Task prompt>
Copy the listing word for word from its first line through the line containing "Recorded: 7 h 18 min", including that line.

Dataset entries>
--- BEGIN ---
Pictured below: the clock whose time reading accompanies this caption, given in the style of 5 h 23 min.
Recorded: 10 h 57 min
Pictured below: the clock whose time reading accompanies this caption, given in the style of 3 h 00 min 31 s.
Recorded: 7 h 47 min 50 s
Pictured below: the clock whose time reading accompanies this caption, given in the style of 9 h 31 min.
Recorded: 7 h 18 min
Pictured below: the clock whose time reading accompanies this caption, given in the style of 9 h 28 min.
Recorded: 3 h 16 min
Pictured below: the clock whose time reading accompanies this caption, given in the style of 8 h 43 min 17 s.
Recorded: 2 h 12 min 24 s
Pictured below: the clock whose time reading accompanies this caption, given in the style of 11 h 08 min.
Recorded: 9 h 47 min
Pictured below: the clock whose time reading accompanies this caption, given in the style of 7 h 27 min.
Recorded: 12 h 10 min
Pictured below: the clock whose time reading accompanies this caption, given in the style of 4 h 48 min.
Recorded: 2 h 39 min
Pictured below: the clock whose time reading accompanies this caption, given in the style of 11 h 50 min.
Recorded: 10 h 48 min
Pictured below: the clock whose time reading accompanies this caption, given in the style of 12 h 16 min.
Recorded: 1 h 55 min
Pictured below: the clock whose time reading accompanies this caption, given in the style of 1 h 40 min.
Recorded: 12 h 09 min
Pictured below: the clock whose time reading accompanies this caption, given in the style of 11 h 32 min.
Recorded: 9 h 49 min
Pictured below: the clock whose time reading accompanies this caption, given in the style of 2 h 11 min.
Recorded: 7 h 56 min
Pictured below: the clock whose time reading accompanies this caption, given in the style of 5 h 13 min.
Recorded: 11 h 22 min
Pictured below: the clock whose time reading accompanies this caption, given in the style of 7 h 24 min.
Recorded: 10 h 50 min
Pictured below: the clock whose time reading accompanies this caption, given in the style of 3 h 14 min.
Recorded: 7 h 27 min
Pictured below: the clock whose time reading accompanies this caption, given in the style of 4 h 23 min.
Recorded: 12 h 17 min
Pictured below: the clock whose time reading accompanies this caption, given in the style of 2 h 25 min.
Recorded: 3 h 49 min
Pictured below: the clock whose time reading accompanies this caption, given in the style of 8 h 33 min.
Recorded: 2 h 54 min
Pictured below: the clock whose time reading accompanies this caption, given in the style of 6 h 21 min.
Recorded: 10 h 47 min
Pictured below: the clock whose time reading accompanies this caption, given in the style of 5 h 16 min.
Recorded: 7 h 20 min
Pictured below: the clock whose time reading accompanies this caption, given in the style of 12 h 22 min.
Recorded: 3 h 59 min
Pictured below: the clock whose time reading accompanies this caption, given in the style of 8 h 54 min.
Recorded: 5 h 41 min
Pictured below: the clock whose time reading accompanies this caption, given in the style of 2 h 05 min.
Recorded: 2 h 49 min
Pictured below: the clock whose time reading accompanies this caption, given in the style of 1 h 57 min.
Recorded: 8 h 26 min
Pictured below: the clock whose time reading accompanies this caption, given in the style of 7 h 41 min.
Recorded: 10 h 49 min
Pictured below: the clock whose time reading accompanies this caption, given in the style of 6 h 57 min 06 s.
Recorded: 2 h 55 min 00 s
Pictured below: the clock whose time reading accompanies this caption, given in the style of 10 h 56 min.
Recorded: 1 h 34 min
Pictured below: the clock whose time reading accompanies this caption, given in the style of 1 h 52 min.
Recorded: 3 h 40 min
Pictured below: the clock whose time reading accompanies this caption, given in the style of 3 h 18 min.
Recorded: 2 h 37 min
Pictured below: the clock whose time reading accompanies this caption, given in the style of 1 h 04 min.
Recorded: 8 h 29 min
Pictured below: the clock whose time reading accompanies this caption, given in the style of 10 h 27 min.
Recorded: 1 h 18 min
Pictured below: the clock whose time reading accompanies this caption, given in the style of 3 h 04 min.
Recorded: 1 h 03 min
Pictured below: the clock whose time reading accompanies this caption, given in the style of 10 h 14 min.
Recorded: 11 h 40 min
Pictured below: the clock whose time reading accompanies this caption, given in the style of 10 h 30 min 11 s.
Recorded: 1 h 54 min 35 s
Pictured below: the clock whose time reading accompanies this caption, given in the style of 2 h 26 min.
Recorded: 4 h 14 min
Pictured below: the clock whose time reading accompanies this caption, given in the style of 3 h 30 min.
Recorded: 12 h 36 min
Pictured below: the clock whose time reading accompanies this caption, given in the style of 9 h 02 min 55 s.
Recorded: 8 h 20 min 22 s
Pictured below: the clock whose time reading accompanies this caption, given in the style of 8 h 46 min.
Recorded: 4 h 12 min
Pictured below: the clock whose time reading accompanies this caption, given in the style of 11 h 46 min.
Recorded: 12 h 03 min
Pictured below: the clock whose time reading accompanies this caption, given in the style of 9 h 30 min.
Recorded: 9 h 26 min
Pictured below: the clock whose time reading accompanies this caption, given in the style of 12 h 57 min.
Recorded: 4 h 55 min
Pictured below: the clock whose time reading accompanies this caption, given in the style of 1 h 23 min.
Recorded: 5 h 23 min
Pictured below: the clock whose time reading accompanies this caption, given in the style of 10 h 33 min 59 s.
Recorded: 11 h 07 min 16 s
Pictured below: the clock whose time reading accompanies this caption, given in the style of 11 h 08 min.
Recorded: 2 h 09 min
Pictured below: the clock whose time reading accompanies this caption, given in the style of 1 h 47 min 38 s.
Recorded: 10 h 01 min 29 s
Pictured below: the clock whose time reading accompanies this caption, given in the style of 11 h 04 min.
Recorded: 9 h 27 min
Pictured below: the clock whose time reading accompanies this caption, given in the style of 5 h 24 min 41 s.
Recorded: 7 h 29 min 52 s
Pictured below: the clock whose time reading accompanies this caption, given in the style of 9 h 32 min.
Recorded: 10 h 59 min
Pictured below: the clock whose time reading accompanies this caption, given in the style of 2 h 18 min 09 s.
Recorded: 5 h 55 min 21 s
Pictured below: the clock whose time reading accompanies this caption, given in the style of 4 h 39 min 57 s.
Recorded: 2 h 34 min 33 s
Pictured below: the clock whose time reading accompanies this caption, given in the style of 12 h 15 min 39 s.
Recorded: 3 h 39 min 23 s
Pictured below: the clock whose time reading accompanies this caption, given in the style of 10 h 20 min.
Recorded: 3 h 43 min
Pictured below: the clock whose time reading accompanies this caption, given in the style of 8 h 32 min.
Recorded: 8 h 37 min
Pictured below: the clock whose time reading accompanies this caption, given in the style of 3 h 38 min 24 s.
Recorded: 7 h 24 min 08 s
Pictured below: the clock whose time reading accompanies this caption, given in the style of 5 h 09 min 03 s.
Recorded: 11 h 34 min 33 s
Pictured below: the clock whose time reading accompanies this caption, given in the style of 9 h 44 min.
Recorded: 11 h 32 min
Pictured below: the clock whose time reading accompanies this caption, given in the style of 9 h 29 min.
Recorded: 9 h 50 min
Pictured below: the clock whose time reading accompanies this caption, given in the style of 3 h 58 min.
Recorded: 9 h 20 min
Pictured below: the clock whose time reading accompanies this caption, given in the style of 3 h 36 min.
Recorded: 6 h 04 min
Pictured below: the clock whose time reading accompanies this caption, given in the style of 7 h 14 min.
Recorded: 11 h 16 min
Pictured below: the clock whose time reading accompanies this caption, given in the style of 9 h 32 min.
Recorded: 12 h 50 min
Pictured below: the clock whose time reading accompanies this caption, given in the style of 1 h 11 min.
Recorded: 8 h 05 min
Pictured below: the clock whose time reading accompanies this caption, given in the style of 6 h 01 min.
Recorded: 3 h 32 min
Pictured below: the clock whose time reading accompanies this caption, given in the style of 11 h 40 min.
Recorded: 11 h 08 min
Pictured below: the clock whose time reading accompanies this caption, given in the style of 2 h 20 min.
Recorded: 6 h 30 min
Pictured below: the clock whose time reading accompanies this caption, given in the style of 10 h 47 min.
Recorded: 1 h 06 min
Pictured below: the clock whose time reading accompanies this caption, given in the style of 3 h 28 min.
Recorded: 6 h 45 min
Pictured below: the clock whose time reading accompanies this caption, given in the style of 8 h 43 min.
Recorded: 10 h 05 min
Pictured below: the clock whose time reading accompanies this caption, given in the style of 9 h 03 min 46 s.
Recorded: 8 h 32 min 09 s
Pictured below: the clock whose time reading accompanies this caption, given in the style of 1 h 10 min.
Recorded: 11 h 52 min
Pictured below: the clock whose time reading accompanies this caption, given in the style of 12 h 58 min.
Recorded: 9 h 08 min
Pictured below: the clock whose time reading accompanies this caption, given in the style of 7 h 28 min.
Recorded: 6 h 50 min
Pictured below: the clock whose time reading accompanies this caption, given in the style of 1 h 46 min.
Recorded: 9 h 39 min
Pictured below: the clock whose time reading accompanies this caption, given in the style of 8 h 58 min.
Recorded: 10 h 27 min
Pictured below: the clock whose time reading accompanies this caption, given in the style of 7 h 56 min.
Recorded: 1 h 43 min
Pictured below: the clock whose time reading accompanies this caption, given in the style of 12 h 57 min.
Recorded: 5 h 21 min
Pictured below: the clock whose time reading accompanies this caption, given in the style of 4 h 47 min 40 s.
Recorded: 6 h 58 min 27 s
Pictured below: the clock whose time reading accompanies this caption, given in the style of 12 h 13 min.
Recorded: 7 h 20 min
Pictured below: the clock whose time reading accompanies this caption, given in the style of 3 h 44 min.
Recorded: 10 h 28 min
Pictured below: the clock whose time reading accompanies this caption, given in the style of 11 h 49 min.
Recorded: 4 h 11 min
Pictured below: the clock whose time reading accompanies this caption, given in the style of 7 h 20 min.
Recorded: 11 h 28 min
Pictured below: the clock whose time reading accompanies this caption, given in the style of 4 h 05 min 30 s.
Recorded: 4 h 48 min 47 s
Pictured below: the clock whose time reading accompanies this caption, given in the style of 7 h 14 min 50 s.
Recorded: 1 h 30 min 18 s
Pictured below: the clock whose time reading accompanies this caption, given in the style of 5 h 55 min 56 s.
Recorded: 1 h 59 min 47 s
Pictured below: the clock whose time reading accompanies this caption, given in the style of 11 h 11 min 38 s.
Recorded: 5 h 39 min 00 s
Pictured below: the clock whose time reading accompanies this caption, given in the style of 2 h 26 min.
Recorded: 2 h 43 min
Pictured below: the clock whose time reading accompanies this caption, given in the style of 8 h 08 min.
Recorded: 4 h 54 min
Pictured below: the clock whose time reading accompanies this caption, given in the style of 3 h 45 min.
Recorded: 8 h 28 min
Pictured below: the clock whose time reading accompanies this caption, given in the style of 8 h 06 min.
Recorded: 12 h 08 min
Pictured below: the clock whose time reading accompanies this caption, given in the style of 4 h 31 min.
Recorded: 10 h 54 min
--- END ---
Result for this task>
Pictured below: the clock whose time reading accompanies this caption, given in the style of 5 h 23 min.
Recorded: 10 h 57 min
Pictured below: the clock whose time reading accompanies this caption, given in the style of 3 h 00 min 31 s.
Recorded: 7 h 47 min 50 s
Pictured below: the clock whose time reading accompanies this caption, given in the style of 9 h 31 min.
Recorded: 7 h 18 min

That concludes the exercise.